The Papers of James Madison project, housed at the University of Virginia, was established in 1956 to publish annotated print volumes of the correspondence and writings of James Madison, the Virginia statesman most often remembered for his public service as "Father of the Constitution" and fourth president of the United States.
This nonprofit project is currently supported by grants from the National Endowment for the Humanities (an independent federal agency), the National Historical Publications and Records Commission, and the Packard Humanities Institute (a non-profit foundation), as well as by contributions from private individuals.
The published volumes provide accurate texts of Madison's incoming and outgoing correspondence, informative notes on textual and subject matters, and comprehensive indexes. They are incomparably rich resources for students of Madison's life and valuable research tools for those interested in the general history of the period in which Madison lived, 1751-1836.
To date, the project has collected copies of nearly 38,000 documents related to Madison's life, including letters, essays, notes, diaries, account books, ledgers, wills, legal papers, and inventories. The project serves the public by translating into print these decaying and often nearly illegible manuscripts, thereby preserving them for future generations and making them easier to use.
The published volumes also make the contents of Madison-related documents, the originals of which are housed in some 250 archives worldwide, easily accessible to libraries and interested individuals anywhere books are available. The first ten volumes of the Congressional Series were published by the University of Chicago Press, 1962-77. Since 1977 all volumes have been published by the University of Virginia Press.
Additionally, since 2010, the digital edition of the Madison Papers has been available through ROTUNDA, the digital-publishing wing of the University of Virginia Press.
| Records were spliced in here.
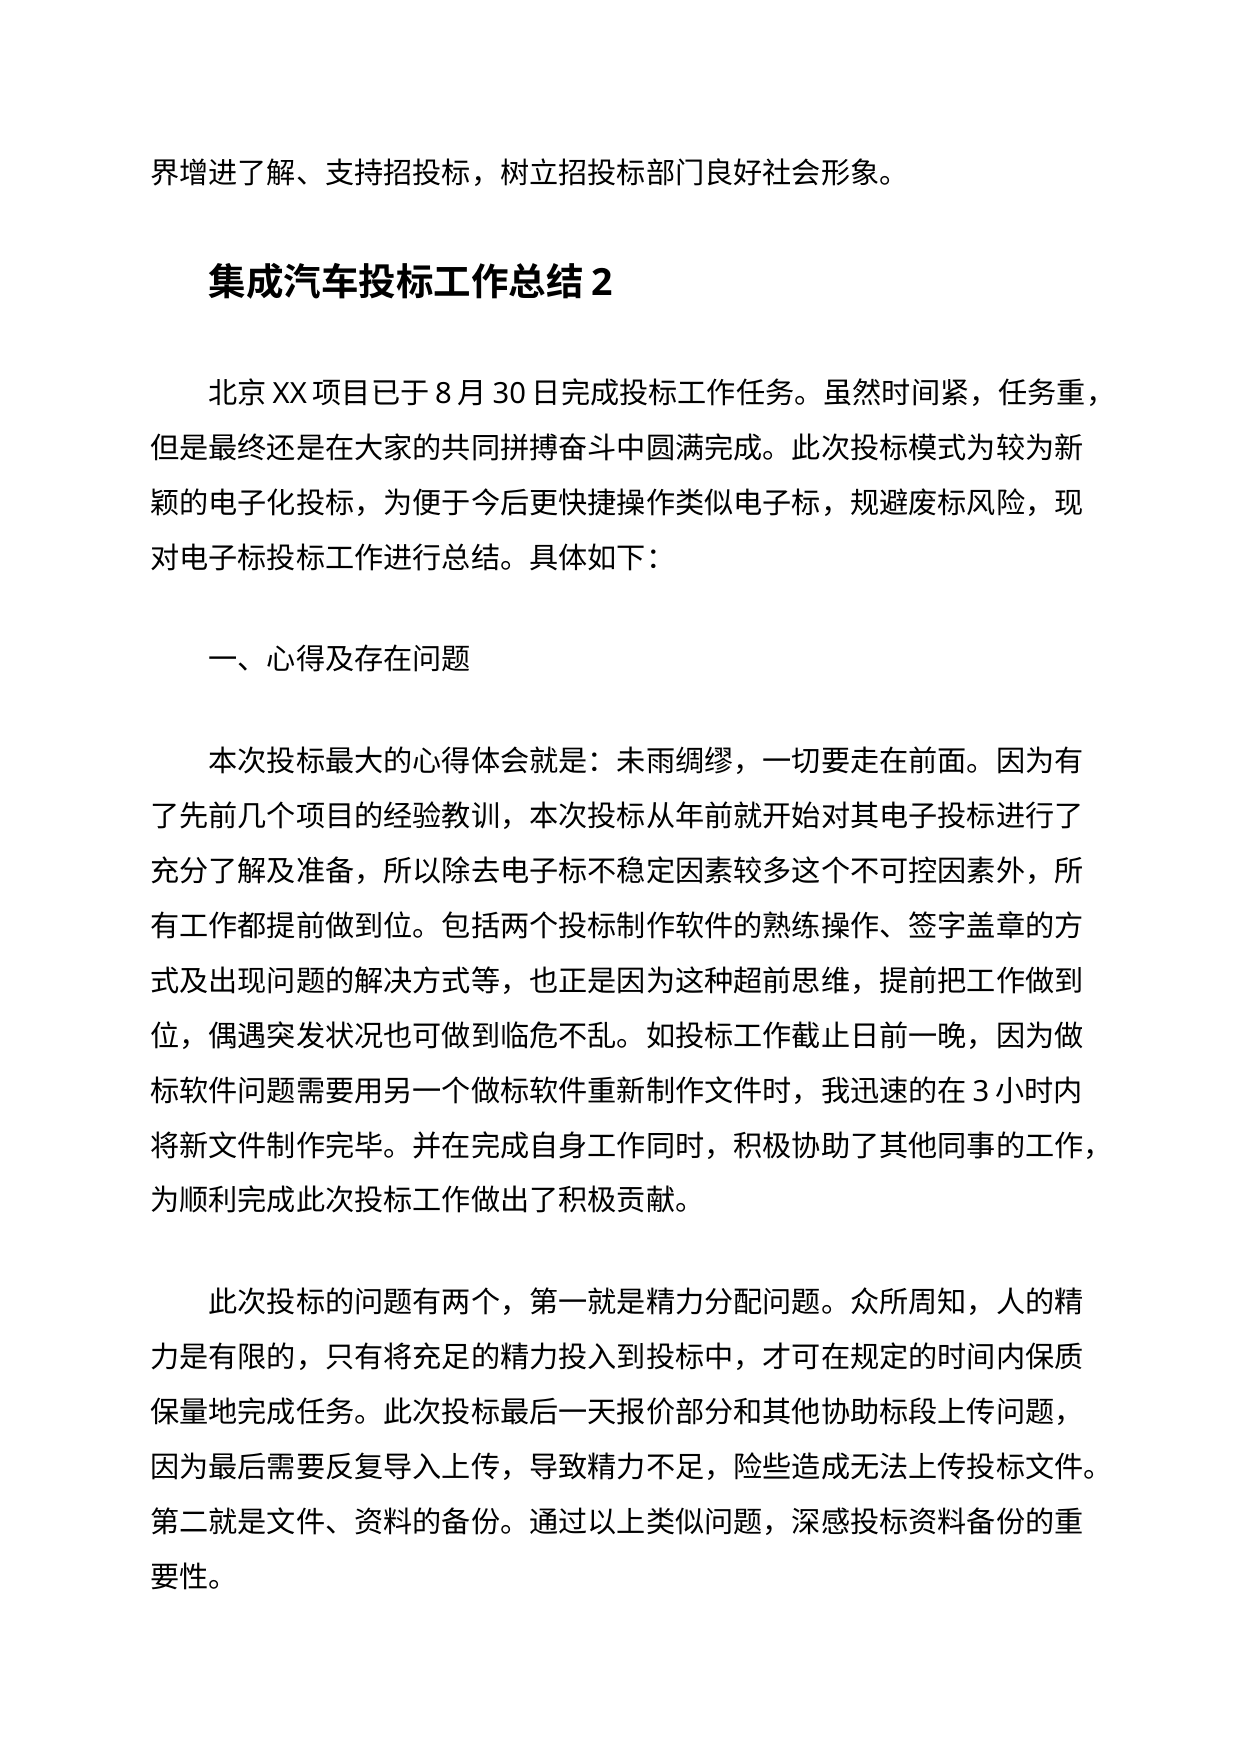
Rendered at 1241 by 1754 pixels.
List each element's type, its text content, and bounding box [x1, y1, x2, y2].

text 本次投标最大的心得体会就是：未雨绸缪，一切要走在前面。因为有了先前几个项目的经验教训，本次投标从年前就开始对其电子投标进行了充分了解及准备，所以除去电子标不稳定因素较多这个不可控因素外，所有工作都提前做到位。包括两个投标制作软件的熟练操作、签字盖章的方式及出现问题的解决方式等，也正是因为这种超前思维，提前把工作做到位，偶遇突发状况也可做到临危不乱。如投标工作截止日前一晚，因为做标软件问题需要用另一个做标软件重新制作文件时，我迅速的在3小时内将新文件制作完毕。并在完成自身工作同时，积极协助了其他同事的工作，为顺利完成此次投标工作做出了积极贡献。 [150, 738, 1090, 1219]
text 一、心得及存在问题 [150, 636, 1090, 678]
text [150, 150, 1090, 192]
text 集成汽车投标工作总结2 [150, 252, 1090, 306]
text 北京XX项目已于8月30日完成投标工作任务。虽然时间紧，任务重，但是最终还是在大家的共同拼搏奋斗中圆满完成。此次投标模式为较为新颖的电子化投标，为便于今后更快捷操作类似电子标，规避废标风险，现对电子标投标工作进行总结。具体如下： [150, 369, 1090, 576]
text 此次投标的问题有两个，第一就是精力分配问题。众所周知，人的精力是有限的，只有将充足的精力投入到投标中，才可在规定的时间内保质保量地完成任务。此次投标最后一天报价部分和其他协助标段上传问题，因为最后需要反复导入上传，导致精力不足，险些造成无法上传投标文件。第二就是文件、资料的备份。通过以上类似问题，深感投标资料备份的重要性。 [150, 1279, 1090, 1596]
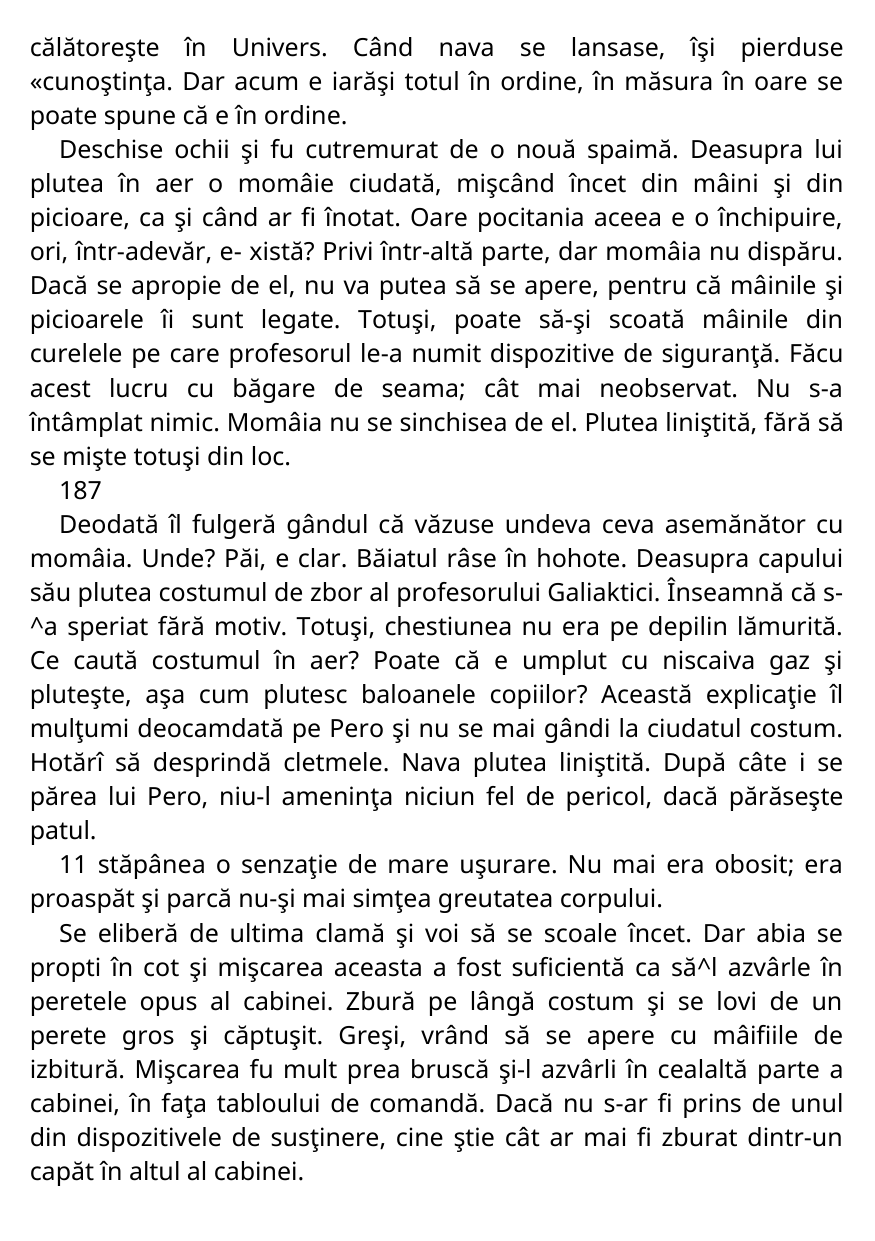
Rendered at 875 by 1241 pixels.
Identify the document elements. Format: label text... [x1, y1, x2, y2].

Most of the published volumes are currently available to subscribers of ROTUNDA (which include many major universities), and new volumes are added to the digital collection within about eighteen months of being issued in print.
Preliminary transcriptions of over 9,000 as-yet-unpublished Madison documents are also available to view for free through the ROTUNDA Founders Early Access project. These documents were prepared and reviewed by the staff of Documents Compass, a program of the Virginia Foundation for the Humanities, but have not yet been edited or annotated by Papers of James Madison staff.
The National Archives Founders Online website is another source where you can freely access the published Papers of James Madison (18-24 months after publication) and the Early Access documents. Ultimately the entire collection of Madison's works will be available in digital format, where cross-referencing and searching capabilities provide enhanced access not only to the Papers of James Madison, but to the papers of other members of the founding era, including Dolley Madison, George Washington, John Adams, Thomas Jefferson, Alexander Hamilton, and many more. These digital resources provide enhanced access for researchers and readers worldwide.